A block of data
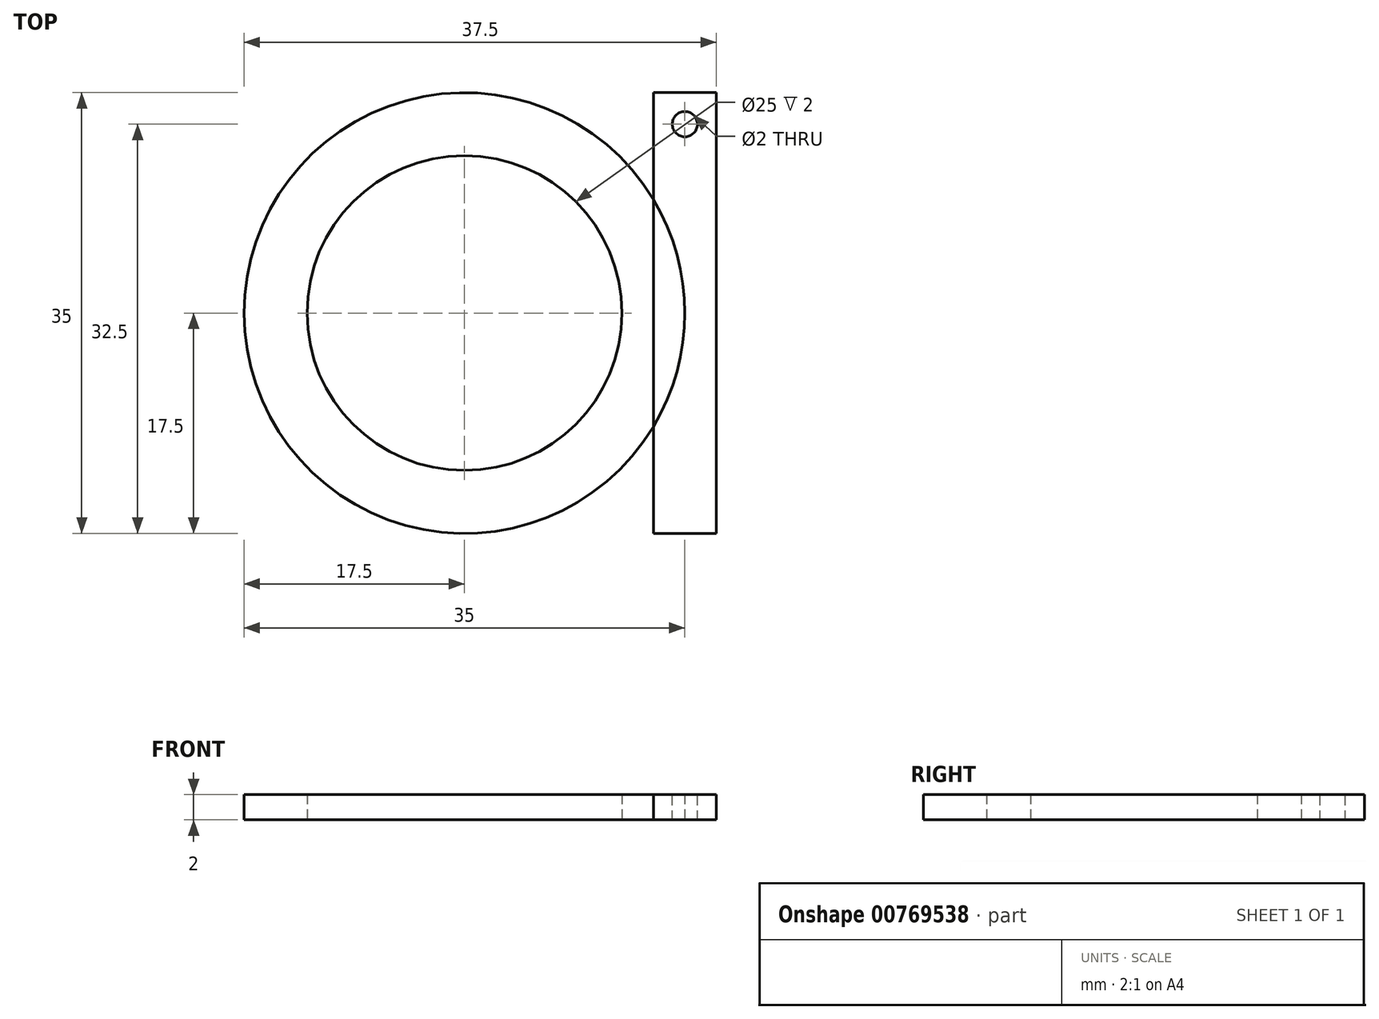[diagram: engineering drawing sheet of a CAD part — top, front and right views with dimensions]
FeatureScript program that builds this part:
annotation { "Feature Type Name" : "Feature", "Feature Type Description" : "" }
export const myFeature = defineFeature(function(context is Context, id is Id, definition is map)
    precondition{}
    {
        {
            var Q0;
            Q0=qCreatedBy(makeId("Top.planeOp"),FACE);
            var sketch = newSketch(context, id + "F0", { "sketchPlane" : qUnion([Q0])});
            skCircle(sketch, "E0", {"center": v(0, 0) * mm, "radius": 17.5 * mm});
            skCircle(sketch, "E1", {"center": v(0, 0) * mm, "radius": 12.5 * mm});
            skLineSegment(sketch, "E2.bottom", {"start": v(15, 17.5) * mm, "end": v(20, 17.5) * mm});
            skLineSegment(sketch, "E2.top", {"start": v(15, -17.5) * mm, "end": v(20, -17.5) * mm});
            skLineSegment(sketch, "E2.left", {"start": v(15, 17.5) * mm, "end": v(15, -17.5) * mm});
            skLineSegment(sketch, "E2.right", {"start": v(20, 17.5) * mm, "end": v(20, -17.5) * mm});
            skSolve(sketch);
        }
        {
            var Q0;
            Q0=makeQuery(id+"F0.imprint","IMPRINT",FACE,{"disambiguationData":[TD([[makeQuery(id+"F0.imprint","IMPRINT",EDGE,{"derivedFrom":sQuery(id+"F0.wireOp",EDGE,"E1")}),-1.0]])]});
            var Q1;
            {var subQ1=sQuery(id+"F0.wireOp",EDGE,"E2.bottom");Q1=makeQuery(id+"F0.imprint","IMPRINT",FACE,{"disambiguationData":[TD([[makeQuery(id+"F0.imprint","IMPRINT",EDGE,{"derivedFrom":subQ1}),-1.0]])]});}
            var Q2;
            {var subQ0=sQuery(id+"F0.wireOp",EDGE,"E2.left");var subQ1=sQuery(id+"F0.wireOp",EDGE,"E0");var subQ2=makeQuery(id+"F0.imprint","INTERSECT",VERTEX,{"disambiguationData":[OD(0.0)],"derivedFrom":[subQ1,subQ0]});Q2=makeQuery(id+"F0.imprint","IMPRINT",FACE,{"disambiguationData":[TD([[makeQuery(id+"F0.imprint","IMPRINT",EDGE,{"disambiguationData":[TD([[subQ2,1.0]])],"derivedFrom":subQ1}),1.0]])]});}
            extrude(context, id + "F1", {"entities" : qUnion([Q0, Q1, Q2]), "depth" : 2 * mm, "offsetDistance" : 25 * mm});
        }
        {
            var Q0;
            Q0=makeQuery(id+"F1.opExtrude","CAP_FACE",FACE,{"disambiguationData":[OSD([sQuery(id+"F0.wireOp",EDGE,"E0"),sQuery(id+"F0.wireOp",EDGE,"E1"),sQuery(id+"F0.wireOp",EDGE,"E2.bottom"),sQuery(id+"F0.wireOp",EDGE,"E2.top"),sQuery(id+"F0.wireOp",EDGE,"E2.left"),sQuery(id+"F0.wireOp",EDGE,"E2.right")])],"isStart":false});
            var sketch = newSketch(context, id + "F2", { "sketchPlane" : qUnion([Q0])});
            skCircle(sketch, "E3", {"center": v(17.5, 15) * mm, "radius": 1 * mm});
            skSolve(sketch);
        }
        {
            var Q0;
            Q0 = qSketchRegion(id + "F2", true);
            extrude(context, id + "F3", {"entities" : qUnion([Q0]), "operationType" : NewBodyOperationType.REMOVE, "oppositeDirection" : true, "depth" : 2 * mm, "offsetDistance" : 25 * mm});
        }
    });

■ **Task statement**:
Could you gather every line of the records that contains the string "radius"? Case counts.

■ **Answer in full**:
            skCircle(sketch, "E0", {"center": v(0, 0) * mm, "radius": 17.5 * mm});
            skCircle(sketch, "E1", {"center": v(0, 0) * mm, "radius": 12.5 * mm});
            skCircle(sketch, "E3", {"center": v(17.5, 15) * mm, "radius": 1 * mm});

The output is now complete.